Le message est resté inaudible dans plusieurs pays, comme la Chine, l'Ukraine ou encore la Croatie qui ont décidé d'interrompre leurs importations de porc en provenance du Mexique, premier foyer de l'épidémie, des Etats-Unis, où de nombreux cas humains ont été détectés, et même du Canada, pays voisin. En Egypte, les autorités sont allées jusqu'à décider ce mercredi l'abattage immédiat de tous les porcs dans le pays.
>> Notre carte interactive des cas avérés dans le monde, ici
Bruxelles propose «nouvelle grippe»
Les acteurs de la filière des pays visés par les embargos sont immédiatement montés au créneau pour dénoncer une fâcheuse confusion, proposant de rebaptiser la «grippe porcine». Les éleveurs et producteurs canadiens, américains et brésiliens veulent que soit employé le terme de «grippe nord-américaine» ou de «grippe mexicaine», comme existent déjà la grippe asiatique et la grippe espagnole.

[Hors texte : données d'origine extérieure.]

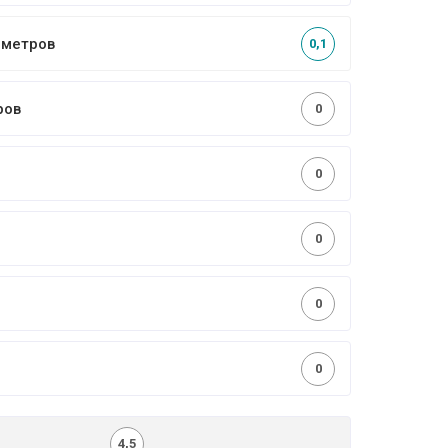
4 метров
0,1
ров
0
0
0
0
0
4,5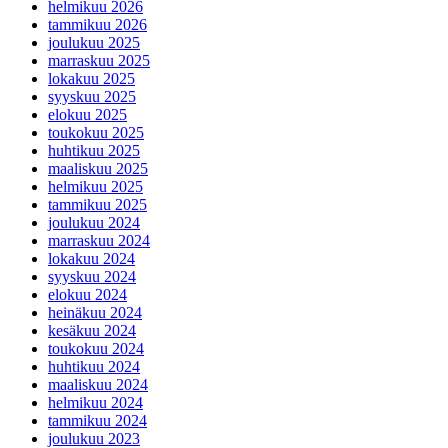
helmikuu 2026
tammikuu 2026
joulukuu 2025
marraskuu 2025
lokakuu 2025
syyskuu 2025
elokuu 2025
toukokuu 2025
huhtikuu 2025
maaliskuu 2025
helmikuu 2025
tammikuu 2025
joulukuu 2024
marraskuu 2024
lokakuu 2024
syyskuu 2024
elokuu 2024
heinäkuu 2024
kesäkuu 2024
toukokuu 2024
huhtikuu 2024
maaliskuu 2024
helmikuu 2024
tammikuu 2024
joulukuu 2023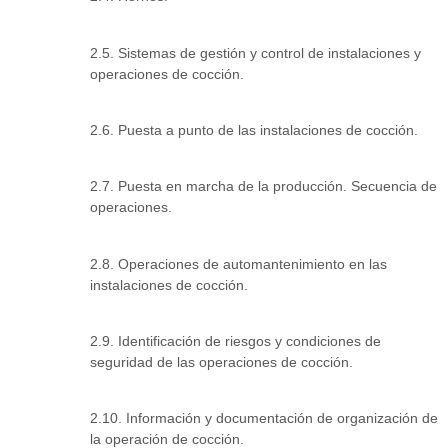
2.5. Sistemas de gestión y control de instalaciones y
operaciones de cocción.
2.6. Puesta a punto de las instalaciones de cocción.
2.7. Puesta en marcha de la producción. Secuencia de
operaciones.
2.8. Operaciones de automantenimiento en las
instalaciones de cocción.
2.9. Identificación de riesgos y condiciones de
seguridad de las operaciones de cocción.
2.10. Información y documentación de organización de
la operación de cocción.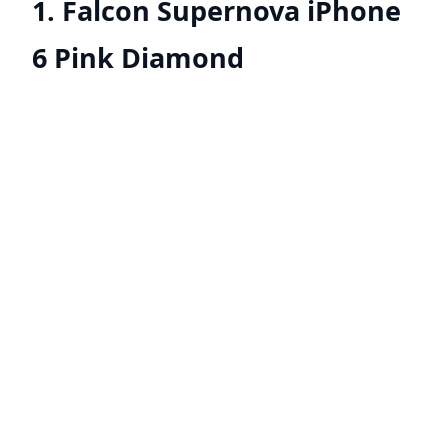
1. Falcon Supernova iPhone
6 Pink Diamond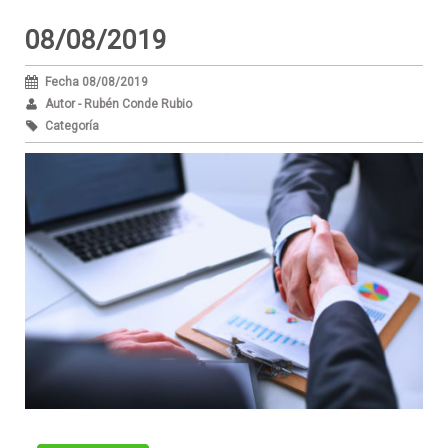
08/08/2019
Fecha 08/08/2019
Autor - Rubén Conde Rubio
Categoría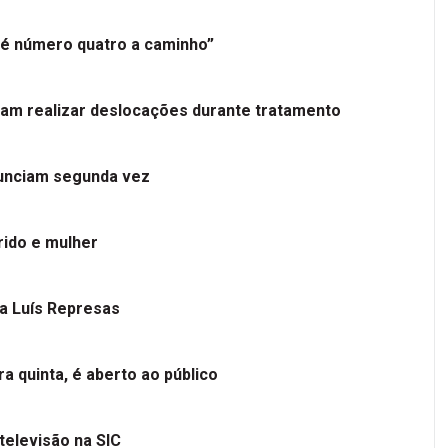
é número quatro a caminho”
tam realizar deslocações durante tratamento
nunciam segunda vez
ido e mulher
 a Luís Represas
a quinta, é aberto ao público
televisão na SIC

Pas sûr que les Mexicains apprécient... La proposition d'un responsable israélien de parler de «grippe du Mexique» pour ne pas avoir à évoquer le porc, considéré comme impur dans le judaïsme, a suscité de nombreuses protestations, y compris de l'ambassadeur du Mexique en Israël.
Plus consensuelle, la Commission européenne a proposé le terme de «nouvelle grippe». Bruxelles a insisté mardi sur la nécessité de ne pas fragiliser davantage une industrie du porc, déjà en situation de crise dans l'Union européenne à cause de la chute des prix.
«Pas de psychose» en France
Si peu de chiffres sont encore disponibles, les acteurs de la filière craignent un impact de l'épidémie sur la consommation. Les autorités sanitaires mondiales ont pourtant répété à plusieurs reprises que la consommation de viande de porc ne présentait aucun risque, le virus ne résistant de toute façon pas à la cuisson. Il n'empêche. En Chine, où aucun cas de grippe «porcine» n'a été détecté, le porc, viande favorite, est boudé par des consommateurs effrayés,
marqués par le SRAS et la grippe aviaire.
En France, les professionnels de la filière ne sont pas très inquiets dans la mesure où le commerce du porc est peu international. L'Europe étant excédentaire, elle importe peu en provenance de pays tiers. «Le seul risque est médiatique, avec une éventuelle réaction psychologique (des consommateurs), non motivée par des craintes réelles», a estimé Paul Rouche, président du Syndicat national du commerce de porc, qui représente les entreprises d'abattage et de découpe de porc.
Contacté par 20minutes.fr, Jean-Michel Serres, président de la Fédération nationale porcine, s'est voulu rassurant ce mercredi: «On n'observe aucune influence de l'épidémie sur le commerce du porc en France pour l'instant. Il n'y a pas de psychose».
(1) Selon les autorités américaines, la Chine, l'Ukraine, le Kazakhstan, les Philippines, la Thaïlande, les Emirats Arabes Unis et l'Equateur ont suspendu les importations de viande de porc et de produits à base de porc originaires des Etats-Unis. La Chine et la Corée du Sud ont également interdit l'importation de porcs vivants américains. Quant à la Russie, elle a interdit l'importation de toute viande originaire de cinq des Etats américains où sévit la grippe porcine.